Share with your readers your experience in arranging a warm floor on a wooden base. Please leave comments, ask questions about the topic of the article and participate in discussions - the feedback form is located below.
I’m building a house from scratch, it’s possible to do everything with the latest technology. And I’m just wondering what would make a warm floor a heating system. There is a question about its compatibility with laminate or linoleum, which is very important for me now. For now, I will focus on the infrared type and high-quality flooring. With such a detailed analysis, I understood how and what to do, I will try to assemble and install everything myself without hiring specialists. I always have time to pay, and if I can do it myself - it will be doubly pleasant.
Laminate flooring and underfloor heating, of course, are a good thing.

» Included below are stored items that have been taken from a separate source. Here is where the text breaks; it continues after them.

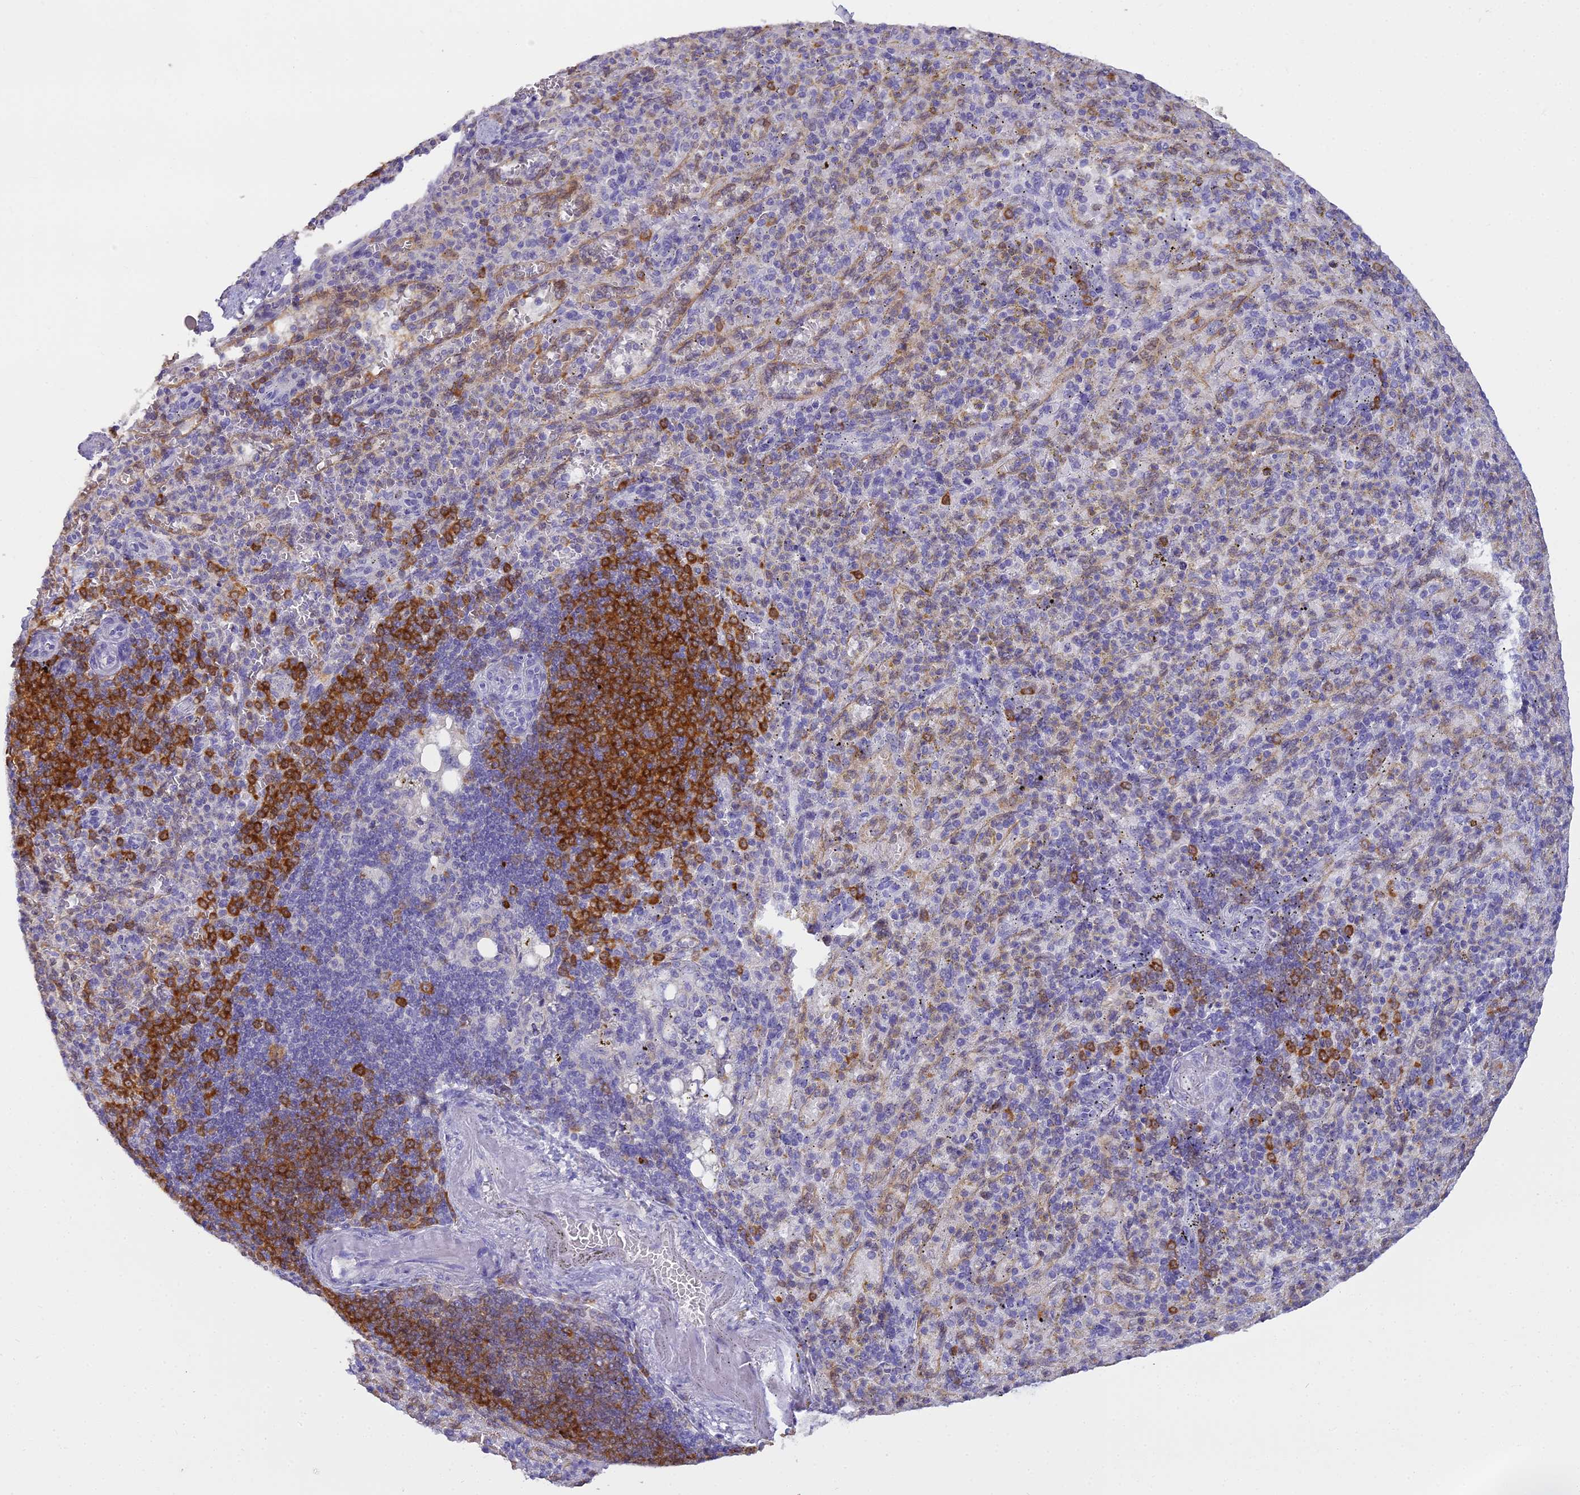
{"staining": {"intensity": "strong", "quantity": "<25%", "location": "cytoplasmic/membranous"}, "tissue": "spleen", "cell_type": "Cells in red pulp", "image_type": "normal", "snomed": [{"axis": "morphology", "description": "Normal tissue, NOS"}, {"axis": "topography", "description": "Spleen"}], "caption": "Immunohistochemistry (IHC) image of benign human spleen stained for a protein (brown), which displays medium levels of strong cytoplasmic/membranous staining in about <25% of cells in red pulp.", "gene": "BLNK", "patient": {"sex": "female", "age": 74}}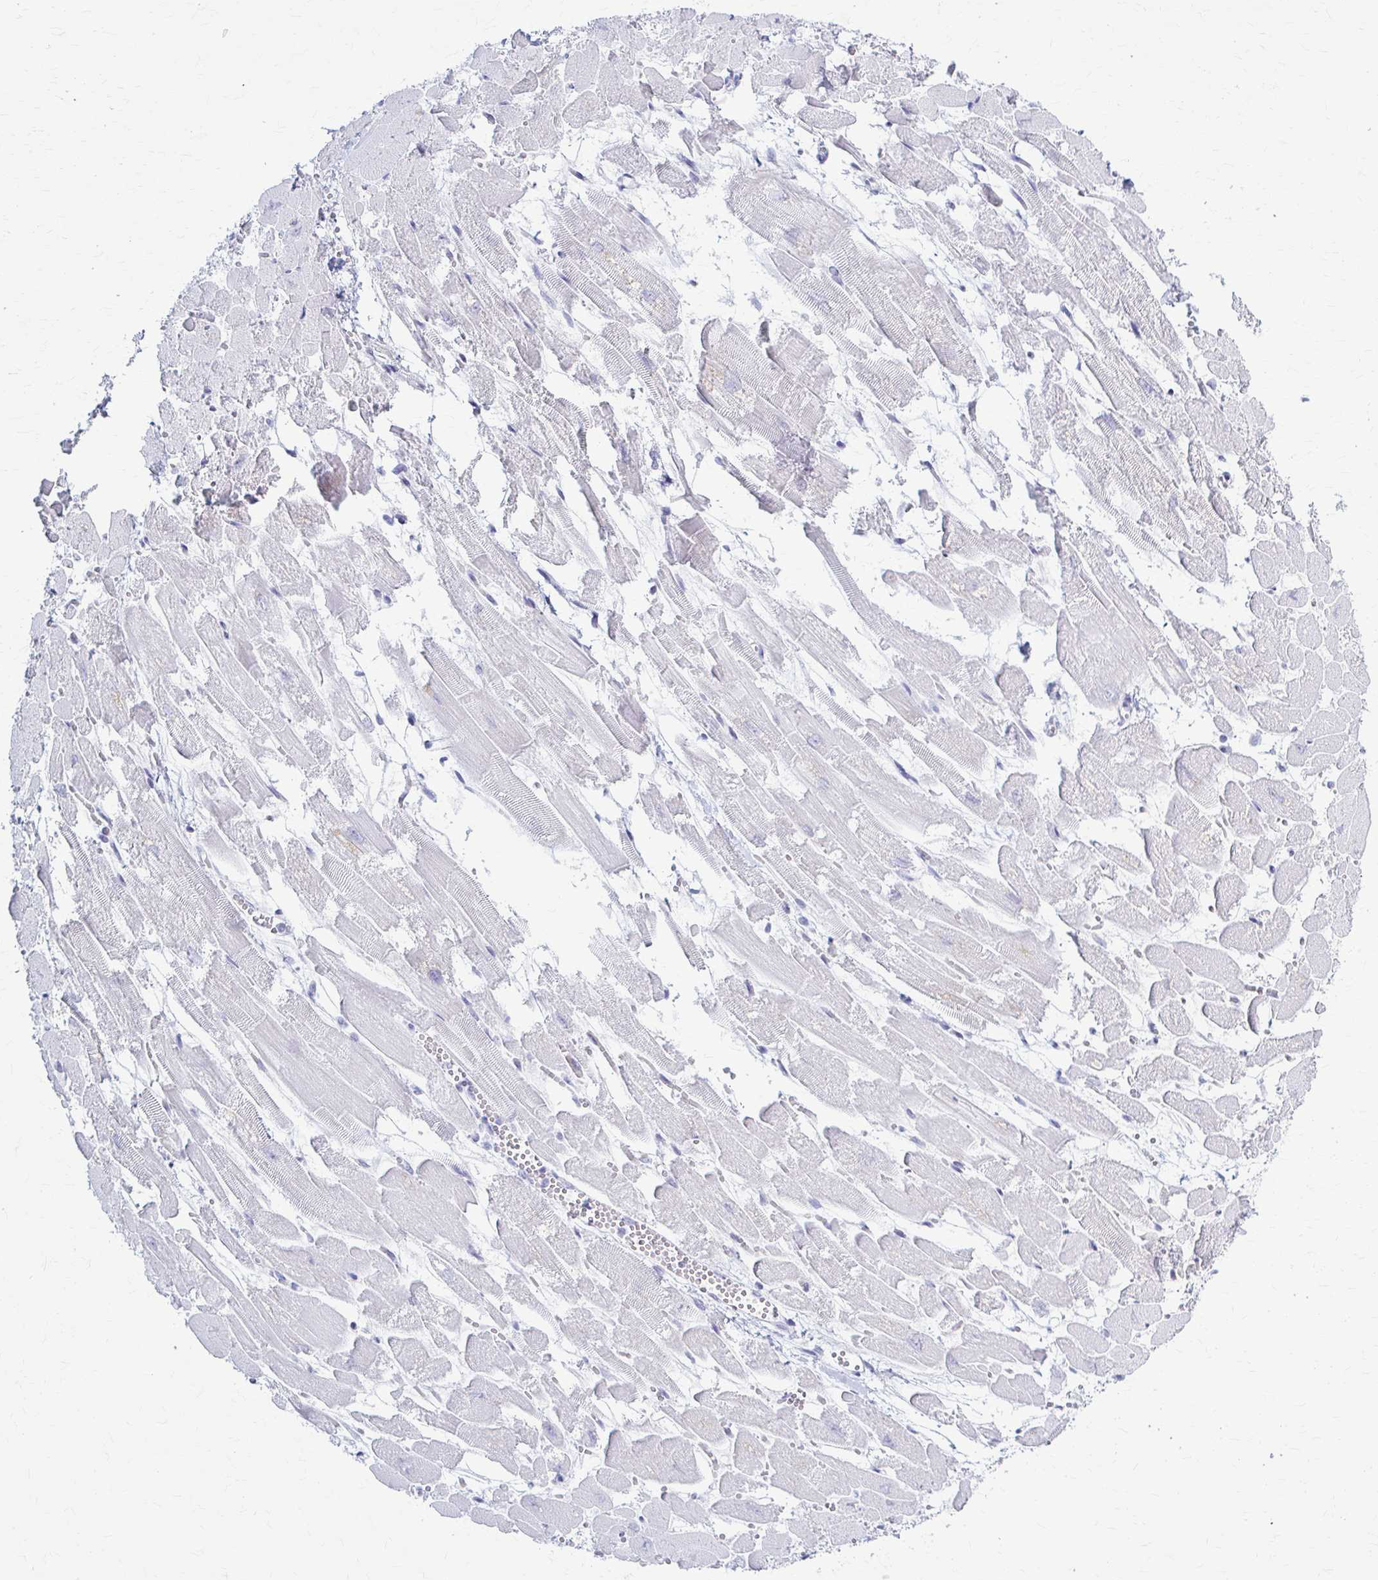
{"staining": {"intensity": "negative", "quantity": "none", "location": "none"}, "tissue": "heart muscle", "cell_type": "Cardiomyocytes", "image_type": "normal", "snomed": [{"axis": "morphology", "description": "Normal tissue, NOS"}, {"axis": "topography", "description": "Heart"}], "caption": "Immunohistochemical staining of normal heart muscle displays no significant expression in cardiomyocytes. (Brightfield microscopy of DAB (3,3'-diaminobenzidine) immunohistochemistry (IHC) at high magnification).", "gene": "PRKRA", "patient": {"sex": "female", "age": 52}}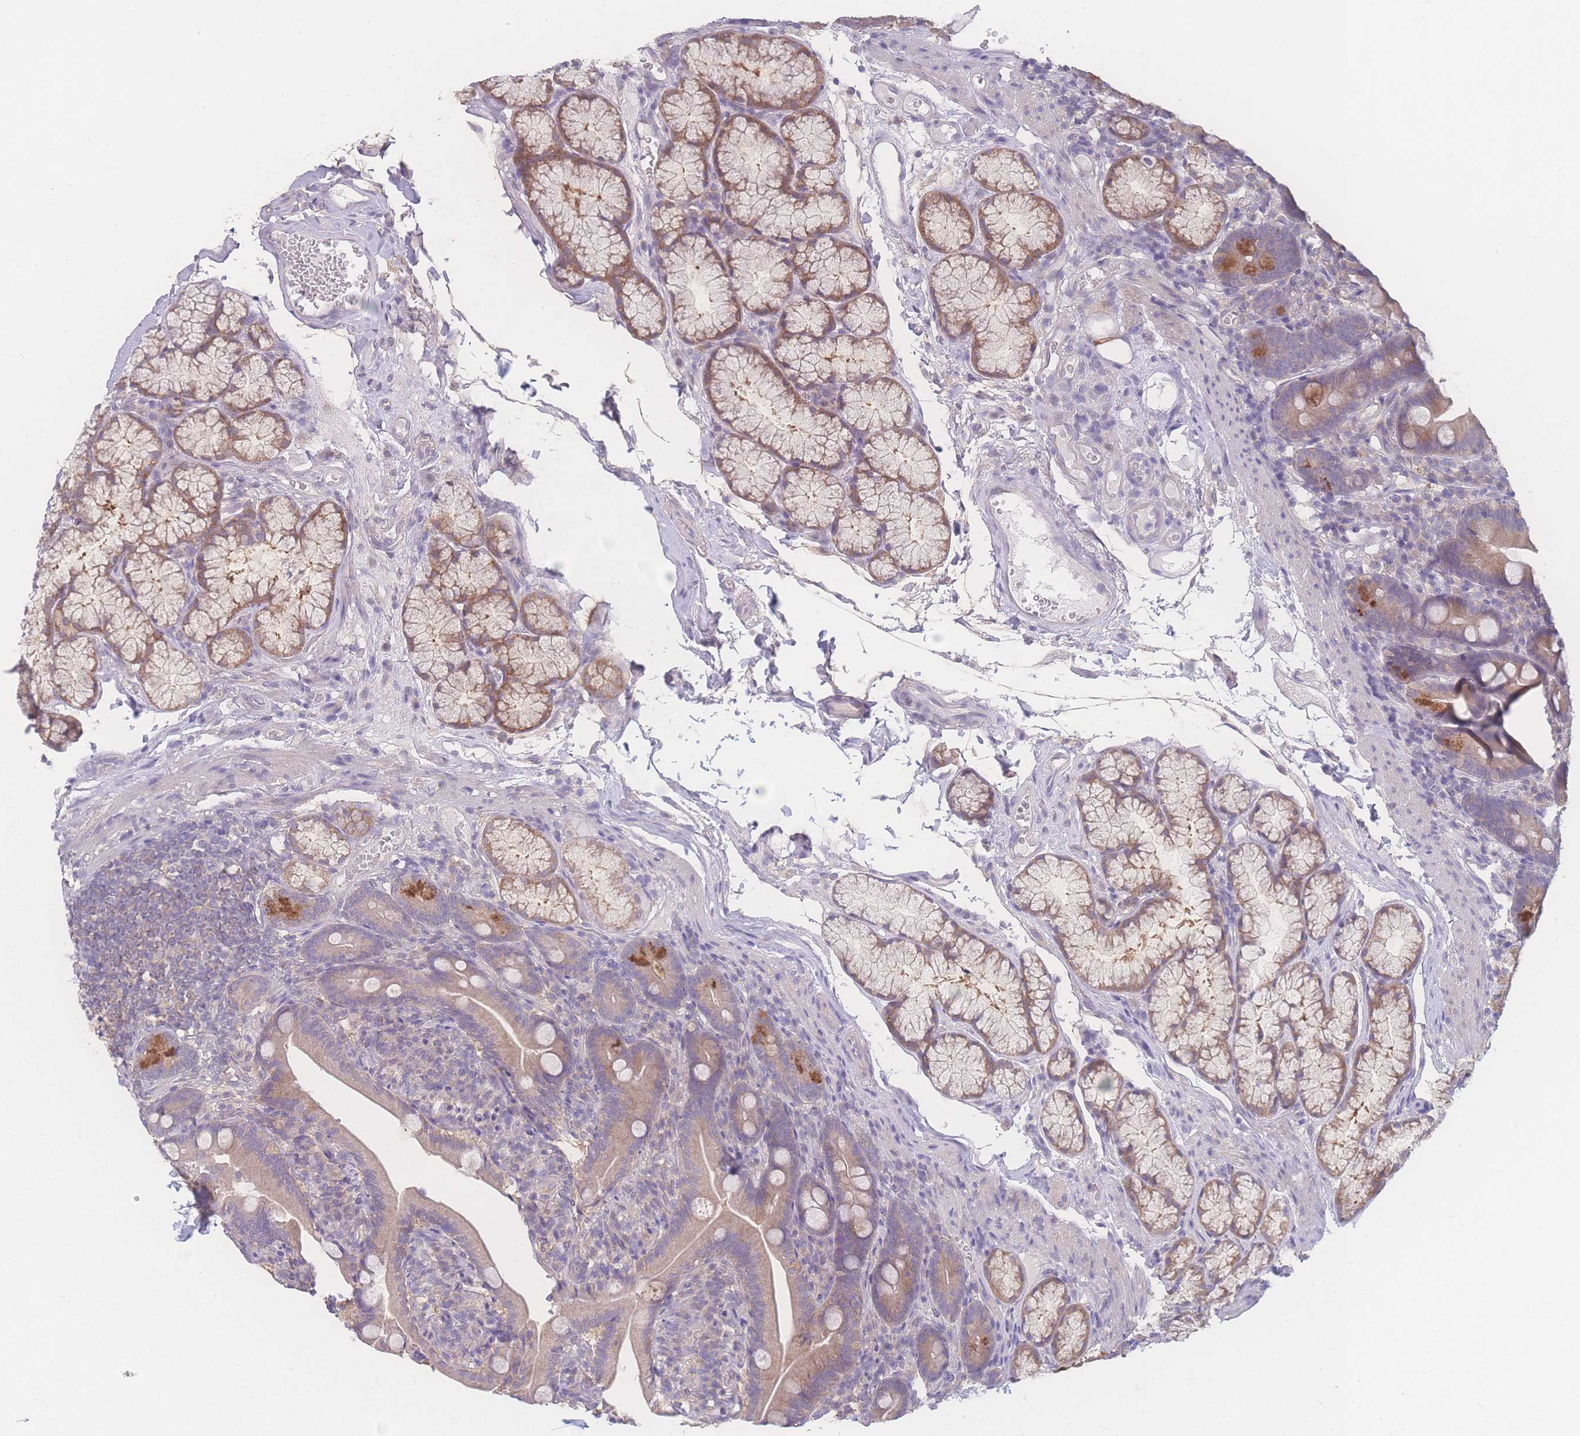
{"staining": {"intensity": "strong", "quantity": "<25%", "location": "cytoplasmic/membranous"}, "tissue": "duodenum", "cell_type": "Glandular cells", "image_type": "normal", "snomed": [{"axis": "morphology", "description": "Normal tissue, NOS"}, {"axis": "topography", "description": "Duodenum"}], "caption": "Protein staining by IHC reveals strong cytoplasmic/membranous positivity in about <25% of glandular cells in normal duodenum. (Stains: DAB (3,3'-diaminobenzidine) in brown, nuclei in blue, Microscopy: brightfield microscopy at high magnification).", "gene": "GIPR", "patient": {"sex": "female", "age": 67}}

I made a mistake in my time when I was making floor heating in rooms. I chose a 10 mm thick laminate, European quality, paid a ton of money. There was a special badge on it - suitable for a warm floor.
I thought it was some kind of special heat-conducting laminate, but it turned out that it is just suitable, in the sense it will not crumble with little heat and will not emit harmful substances.
So, this laminate, although beautiful, solid, safe, but it passes heat very poorly. Putting the thermostat on high temperature is very expensive for the money out.
So we now very rarely use it when it's very cold.
Oh how. And I always thought that for a water heated floor, you must definitely do a screed. And then it turns out you can do with slats.Well, as I understand it, under the pipes the system is the same as with the screed? In the sense of need to install insulation? And what about the space on top of the pipes? Is there just an air gap or something else you can (need) arrange?
Hello. This TP system looks something like this (see photo). Regarding the last question, it is voiced in the article:
“At the finishing stage, it remains to close the “pie” with waterproofing (for example, a layer of polyethylene with a thickness of at least 100 microns) to reduce the noise effects during heating and cooling of the pipes. For the arrangement of the finishing flooring, plywood that has passed the chamber drying, or gypsum-fiber sheets that conduct heat well are best suited.
But before the sheathing begins, the warm floor must work at least 2 days, then cool down to a temperature of 15-17 ° C.